Cette corde ne résonnait pas pour moi dans mon pays. Mais pourquoi ? Pourquoi ma France si aimable et si belle, riche de tant d’histoire et de culture ne parvenait-elle pas à rassasier mon âme ?

Conséquence de l’injustice sociale et des privilèges de certains, le peuple français s’est révolté un jour pour ouvrir une nouvelle page de son histoire, basée sur la justice et la liberté.

Aveuglé par sa haine et son désir de revanche, avec le désir fou de détruire ce qui avait fait « l’ancien régime », confondant tout, il détruisit l’église au milieu du village. Or, c’est précisément dans cette église, que paysans, artisans, riches et pauvres, tous confondus, s’étaient retrouvés au fil des siècles unis dans une foi commune. Ensemble, Ils y avaient confié à plus grand qu’eux leurs souffrances et leurs joies.

Livré à lui-même, l’homme se retrouva seul au milieu de son village.

La révolution de 1789 et les mouvements qui la suivirent avait engendré un humanisme sans Dieu.

Faute de ciment qui unit les âmes, la rupture s’accomplit dans le temps. Le lien commun était rompu.

Quelques foyers de lumière subsistèrent, mais la pratique de la foi devint surtout le marqueur de certains milieux.

Et pourtant ! Il existe bien une identité commune aux Français. Nous sommes liés par notre histoire, nos valeurs culturelles, l’amour de notre langue, notre littérature, des traditions régionales, un goût pour ce qui est beau et savoureux, une ambiance souvent conviviale, un certain esprit – Notre fameux art de vivre !

Une identité commune ne suffit cependant pas à incarner une « âme », constituée de valeurs spirituelles et morales partagées.

.À la même époque, en Europe centrale, un peuple luttait, par amour pour sa patrie.

Partagée entre les puissances prussienne, autrichienne et russe, la Pologne n’existait plus aux yeux du monde.  Cela durera 123 ans.

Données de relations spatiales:
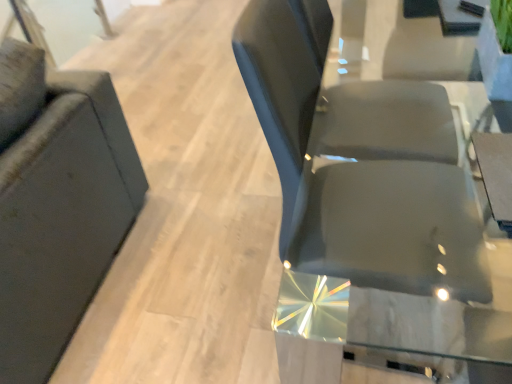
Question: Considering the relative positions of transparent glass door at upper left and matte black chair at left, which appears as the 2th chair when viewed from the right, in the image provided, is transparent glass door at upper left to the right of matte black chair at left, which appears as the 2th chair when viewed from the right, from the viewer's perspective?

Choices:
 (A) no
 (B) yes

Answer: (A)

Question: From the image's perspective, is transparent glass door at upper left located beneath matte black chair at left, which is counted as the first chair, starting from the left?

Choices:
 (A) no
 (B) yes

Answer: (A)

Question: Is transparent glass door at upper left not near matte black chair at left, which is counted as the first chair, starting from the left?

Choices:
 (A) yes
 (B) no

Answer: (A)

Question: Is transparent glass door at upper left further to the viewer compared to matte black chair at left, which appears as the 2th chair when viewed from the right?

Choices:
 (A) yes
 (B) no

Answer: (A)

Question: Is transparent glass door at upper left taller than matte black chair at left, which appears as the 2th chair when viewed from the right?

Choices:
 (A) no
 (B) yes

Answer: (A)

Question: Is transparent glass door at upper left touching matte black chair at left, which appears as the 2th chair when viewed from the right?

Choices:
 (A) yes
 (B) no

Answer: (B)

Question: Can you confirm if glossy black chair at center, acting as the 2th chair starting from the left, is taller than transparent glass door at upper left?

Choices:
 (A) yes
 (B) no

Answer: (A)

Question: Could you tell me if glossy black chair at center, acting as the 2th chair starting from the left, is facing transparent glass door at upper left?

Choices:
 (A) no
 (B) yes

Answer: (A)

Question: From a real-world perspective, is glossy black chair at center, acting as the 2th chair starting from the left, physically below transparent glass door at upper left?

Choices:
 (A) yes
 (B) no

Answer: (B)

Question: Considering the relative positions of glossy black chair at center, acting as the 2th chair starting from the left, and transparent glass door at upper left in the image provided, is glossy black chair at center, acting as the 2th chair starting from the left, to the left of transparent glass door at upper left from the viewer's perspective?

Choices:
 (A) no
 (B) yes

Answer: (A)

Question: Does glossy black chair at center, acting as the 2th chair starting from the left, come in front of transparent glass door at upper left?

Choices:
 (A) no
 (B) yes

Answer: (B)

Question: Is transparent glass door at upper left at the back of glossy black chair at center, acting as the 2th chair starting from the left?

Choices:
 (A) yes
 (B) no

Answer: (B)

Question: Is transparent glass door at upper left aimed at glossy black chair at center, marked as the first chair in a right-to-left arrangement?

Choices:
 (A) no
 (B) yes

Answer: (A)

CONSIGNES:
1. Selon le texte, pendant combien de temps la Pologne a-t-elle cessé d'exister aux yeux du monde ?
2. Indiquez combien de lignes des entrées contiennent la chaîne « taller », en tenant compte de la casse. Répondez uniquement par ce nombre.

RÉPONSES:
1. Pendant 123 ans.

2. 2